9,10- anthracenedione was not identified in the control and elicited cultures profiles. This was due to co-elution of 9,10- anthracenedione with other anthraquinones in the sample (Figure 6 and 7). Co-elution occurs when compounds in a sample do not separate due to the similarity of the structure between the compounds which in turn influences the elution time of the similar compounds.

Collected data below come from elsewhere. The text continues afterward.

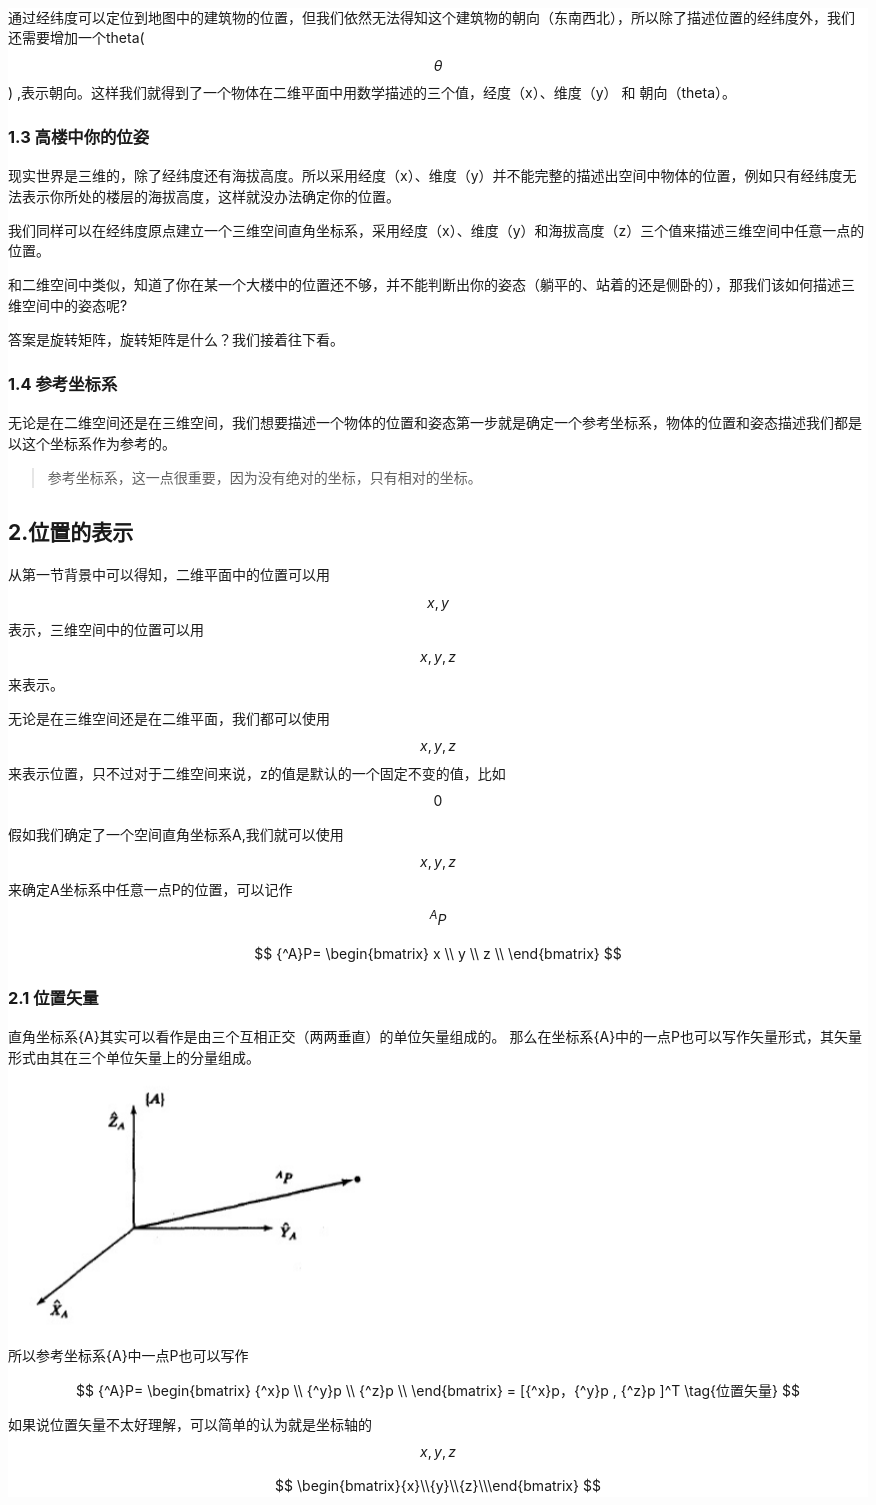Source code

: 通过经纬度可以定位到地图中的建筑物的位置，但我们依然无法得知这个建筑物的朝向（东南西北），所以除了描述位置的经纬度外，我们还需要增加一个theta( $$ \theta $$ )
,表示朝向。这样我们就得到了一个物体在二维平面中用数学描述的三个值，经度（x）、维度（y） 和 朝向（theta）。

### 1.3 高楼中你的位姿

现实世界是三维的，除了经纬度还有海拔高度。所以采用经度（x）、维度（y）并不能完整的描述出空间中物体的位置，例如只有经纬度无法表示你所处的楼层的海拔高度，这样就没办法确定你的位置。

我们同样可以在经纬度原点建立一个三维空间直角坐标系，采用经度（x）、维度（y）和海拔高度（z）三个值来描述三维空间中任意一点的位置。

和二维空间中类似，知道了你在某一个大楼中的位置还不够，并不能判断出你的姿态（躺平的、站着的还是侧卧的），那我们该如何描述三维空间中的姿态呢?

答案是旋转矩阵，旋转矩阵是什么？我们接着往下看。

### 1.4 参考坐标系

无论是在二维空间还是在三维空间，我们想要描述一个物体的位置和姿态第一步就是确定一个参考坐标系，物体的位置和姿态描述我们都是以这个坐标系作为参考的。

> 参考坐标系，这一点很重要，因为没有绝对的坐标，只有相对的坐标。

## 2.位置的表示

从第一节背景中可以得知，二维平面中的位置可以用 $$ x,y $$ 表示，三维空间中的位置可以用 $$ x,y,z $$ 来表示。

无论是在三维空间还是在二维平面，我们都可以使用 $$ x,y,z $$ 来表示位置，只不过对于二维空间来说，z的值是默认的一个固定不变的值，比如 $$ 0 $$

假如我们确定了一个空间直角坐标系A,我们就可以使用 $$ x,y,z $$ 来确定A坐标系中任意一点P的位置，可以记作 $$ {^A}P $$

$$ {^A}P= \begin{bmatrix} x \\ y \\ z \\ \end{bmatrix} $$

### 2.1 位置矢量

直角坐标系{A}其实可以看作是由三个互相正交（两两垂直）的单位矢量组成的。 那么在坐标系{A}中的一点P也可以写作矢量形式，其矢量形式由其在三个单位矢量上的分量组成。

![image-20211102151409351](imgs/image-20211102151409351.png)

所以参考坐标系{A}中一点P也可以写作

$$ {^A}P= \begin{bmatrix} {^x}p \\ {^y}p \\ {^z}p \\ \end{bmatrix} = [{^x}p，{^y}p , {^z}p  ]^T \tag{位置矢量} $$

如果说位置矢量不太好理解，可以简单的认为就是坐标轴的 $$ x,y,z $$

$$ \begin{bmatrix}{x}\\{y}\\{z}\\\end{bmatrix} $$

This is the first study that shows C. triloba cell suspension cultures can micro-propagated by plant cell culture techniques and produce potential bioactive compounds for cancer therapy. Since elicitation with methyl jasmonate does lead to the overproduction of 2-methyl anthraquinone in C. triloba cell suspension cultures, elicitation parameters (elicitation concentration and duration of elicitation exposure) should be evaluated using methyl jasmonate as well as other elicitors to further enhance the production anthraquinones.